Saturday, September 15, 2018

Ministers of the Sacrament of Matrimony according to Canon Law

It should be noted that having a priest preside over a wedding is not an ecclesiastical impediment, but rather a requirement. The impediments established by ecclesiastical law are clandestinity, difference of religion, affinity, etc.

According to Canon 1059: The marriage of catholics, even if only one party is baptised, is governed not only by divine law but also by canon law, without prejudice to the competence of the civil authority in respect of the merely civil effects of the marriage.

Also to go back to the fact that the couple themselves are the ministers of the sacrament, canon 1055.1-2 states:

Canon 1055.1 The marriage covenant, by which a man and a woman establish between themselves a partnership of their whole life, and which of its own very nature is ordered to the well-being of the spouses and to the procreation and upbringing of children, has, between the baptised, been raised by Christ the Lord to the dignity of a sacrament.

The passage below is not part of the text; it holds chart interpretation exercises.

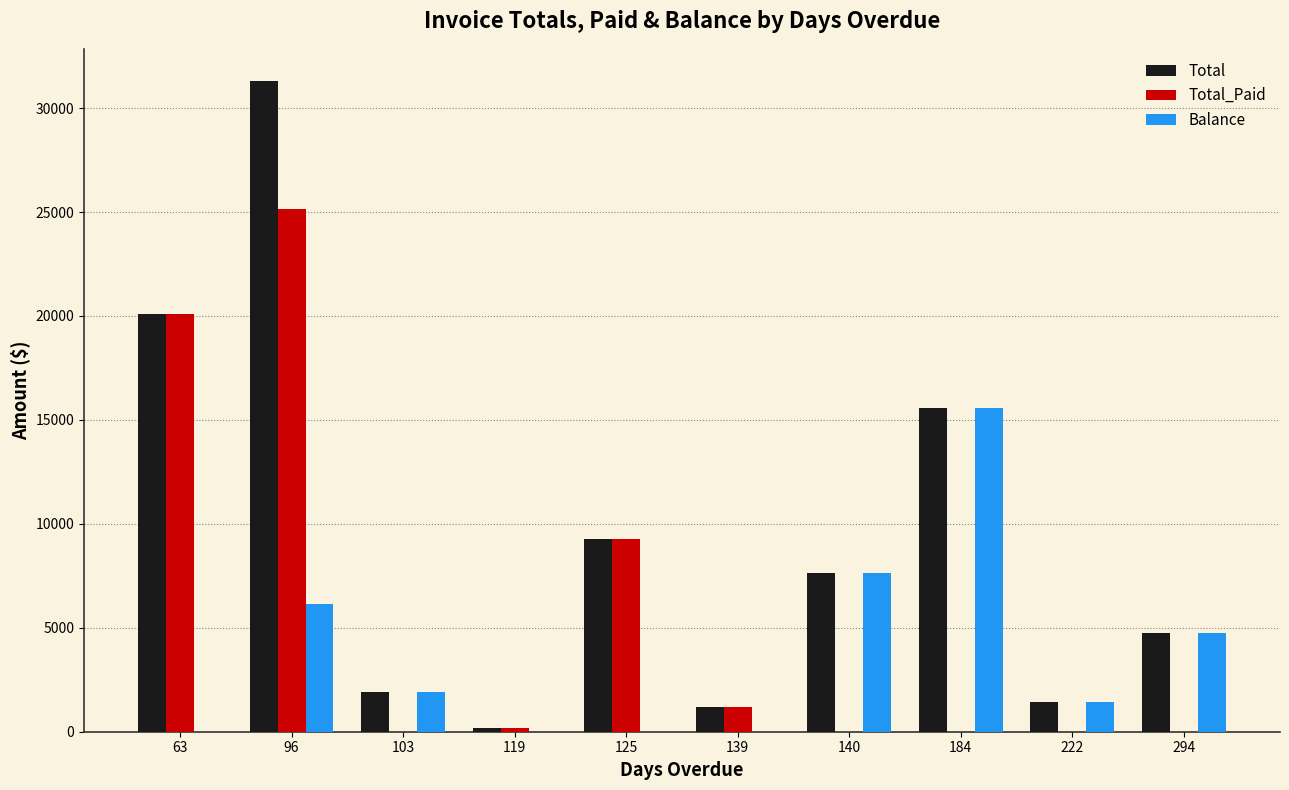

Which category has the highest value across all series?

96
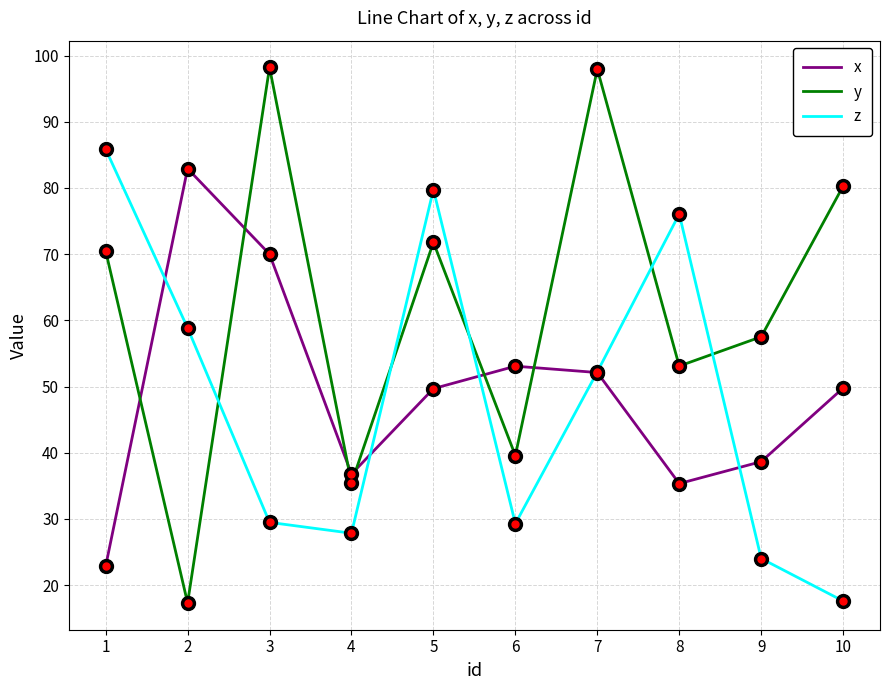

At which category does z reach its first local valley?

4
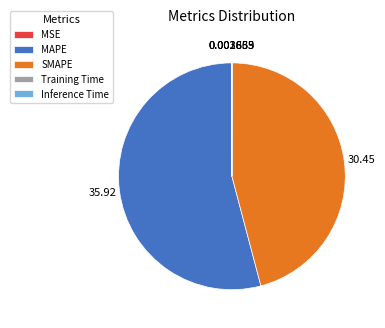

Does MAPE account for over 50% of the chart?

Yes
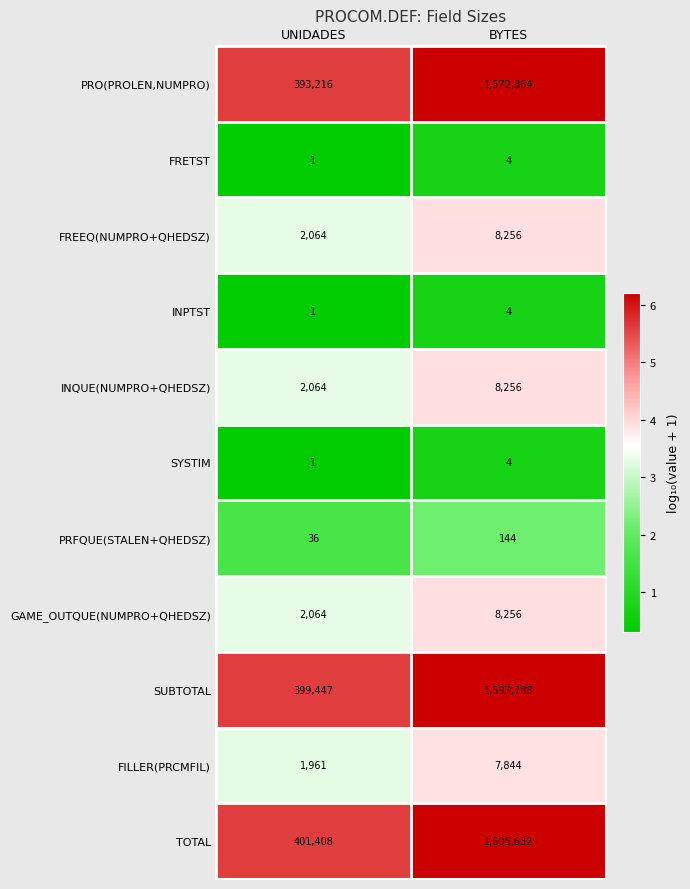

The value of FREEQ(NUMPRO+QHEDSZ) at BYTES is 12327. True or false?

False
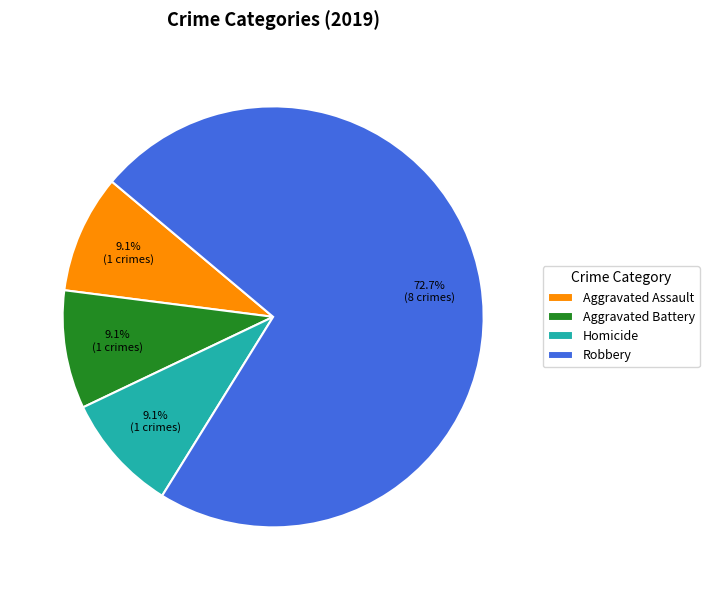

What is the ratio of the value at Aggravated Assault to the value at Homicide?

1.0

Canon 1055.2 Consequently, a valid marriage contract cannot exist between baptised persons without its being by that very fact a sacrament.

N.B. Canon 1055.2 states that marriage between Christians and the sacrament of matrimony are one and the same thing. As Pope St. Leo XIII noted:

A distinction, or rather severance, of this kind cannot be approved; for certain it is that in Christian marriage the contract is inseparable from the sacrament, and that, for this reason, the contract cannot be true and legitimate without being a sacrament as well.